Resistance welding and mechanical joining are the predominant joining technologies applied in automotive industry for assembly of the car body, or the Body-in-White (BIW). Nearly all sheet metal components of steels are assembled by spot welding, and most sheet metal components of aluminum are assembled by self-piercing-riveting and clinching, whereas projection welding has often been used for fastening weld nuts to sheets.
With increasing demands on light-weight vehicle for reducing CO2 emission and increasing strengths and crashing performance for improving safety measures, more and more new materials including advanced high strength steels (AHSS), aluminum alloys, and new surface coatings are introduced into the automotive production. These new materials have largely complicated the welding processes, and made all existing knowledge in welding of the conventional materials invalid. More welding tests and process optimizations are needed before setting up the welding production as well as during production maintenance.
SORPAS® has been applied at the R&D departments to support research and development for weldability evaluations of new materials and for new joining process inventions, and at the Planning department to support process planning for welding process optimizations and further for setting up the welding procedures with the newly developed weld planning functions, and with increasing users at the assembly production plants to support production launching and maintenance to improve weld quality and production stability.
Mechanical joining and resistance welding are also widely applied in aerospace industry for joining components of special metals with light weight and high strength such as titanium alloys and aluminium alloys, as well as high temperature resistant materials such as nickel chromium alloys etc.

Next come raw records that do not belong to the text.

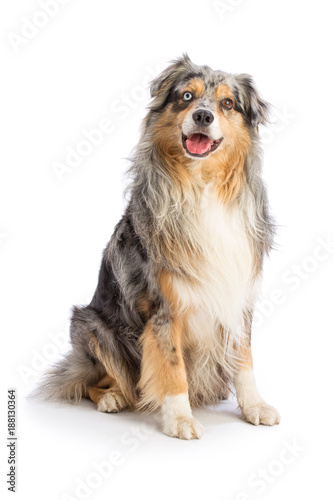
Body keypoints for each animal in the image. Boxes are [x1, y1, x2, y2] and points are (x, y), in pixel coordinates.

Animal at [40, 53, 282, 438]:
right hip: (92, 325)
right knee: (92, 380)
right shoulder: (164, 304)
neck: (203, 184)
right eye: (186, 96)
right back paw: (111, 397)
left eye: (228, 103)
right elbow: (171, 366)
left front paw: (254, 406)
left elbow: (244, 359)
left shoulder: (238, 292)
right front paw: (179, 418)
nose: (203, 116)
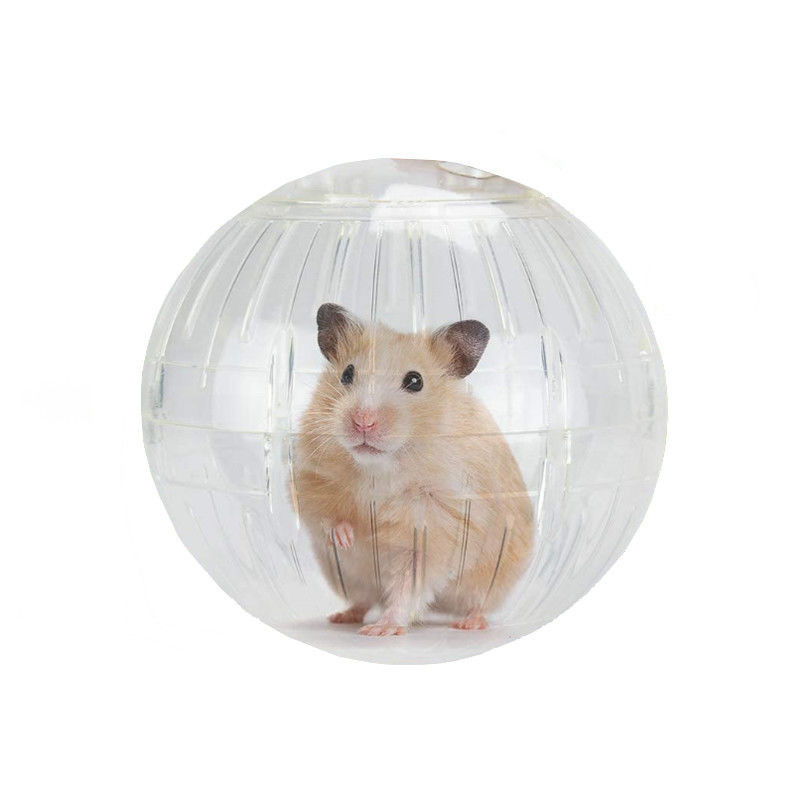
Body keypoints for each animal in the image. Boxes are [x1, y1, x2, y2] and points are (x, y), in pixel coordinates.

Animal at [293, 303, 533, 636]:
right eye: (347, 373)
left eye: (415, 381)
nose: (363, 422)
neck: (380, 468)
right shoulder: (311, 478)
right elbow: (325, 517)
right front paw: (346, 537)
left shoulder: (435, 529)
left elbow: (409, 585)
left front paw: (381, 630)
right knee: (362, 600)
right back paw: (342, 616)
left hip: (492, 579)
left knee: (477, 603)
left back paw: (468, 624)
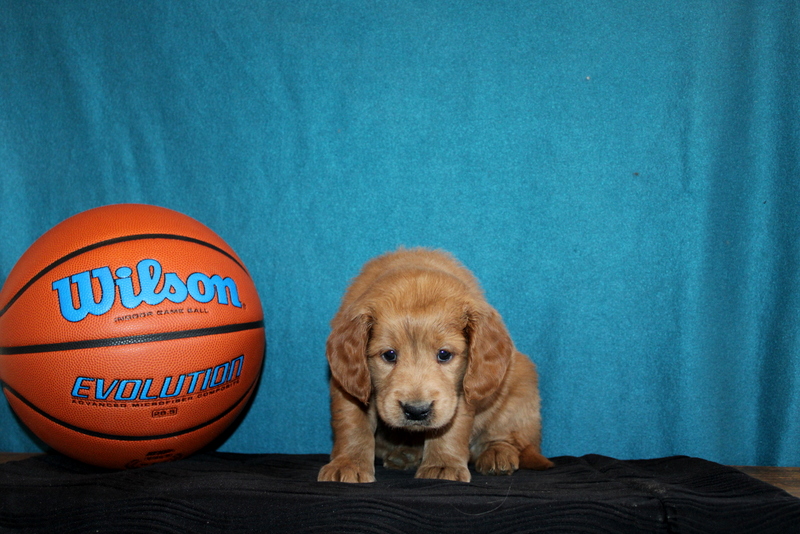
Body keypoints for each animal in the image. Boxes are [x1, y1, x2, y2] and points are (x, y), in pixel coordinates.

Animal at [316, 249, 552, 484]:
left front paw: (442, 465)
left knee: (509, 437)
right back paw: (404, 453)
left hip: (520, 387)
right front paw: (347, 464)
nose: (416, 411)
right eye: (389, 355)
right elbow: (353, 423)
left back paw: (497, 453)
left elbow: (450, 428)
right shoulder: (348, 384)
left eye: (444, 354)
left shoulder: (460, 389)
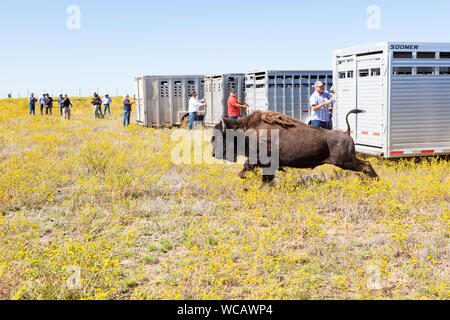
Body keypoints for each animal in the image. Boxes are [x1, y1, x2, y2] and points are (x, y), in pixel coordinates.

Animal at [211, 110, 376, 184]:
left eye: (220, 137)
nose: (213, 154)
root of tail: (346, 133)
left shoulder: (261, 160)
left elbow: (247, 166)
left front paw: (243, 177)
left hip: (345, 161)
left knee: (366, 164)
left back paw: (374, 180)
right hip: (347, 161)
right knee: (366, 164)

Riveting is the most commonly used joining technique in assembly of the wings and fuselage of airplanes, while spot welding is also used in assembly of interior components.
In order to support the applications in aerospace industry, special materials have been added to the build-in material database, including aluminium alloys, titanium alloys, Inconel alloys and Incoloy alloys etc.
Besides the well developed functions for simulation and optimization of resistance welding processes, SORPAS® has now been further developed with the newly released version for simulation of riveting process featuring large deformation of the rivet.
Electrical and electronics industry
Resistance welding is commonly used in electrical and electronics industry for joining components of various (often good conductive but more difficult to weld) materials and shapes such as electrical connectors, rotors, and printing circuits etc.
The special features of the resistance welding applications in electrical and electronic industry are characterized with miniature sizes and exotic materials which are very difficult to weld.
In order to support the industrial applications in electrical and electronics industry, special materials have been added to the build-in material database including silver, copper alloys and nickel alloys etc. To facilitate simulation of miniaturized components, the allowable dimensions in SORPAS® have been extended to 0.1 microns (or 4 decimals for mm).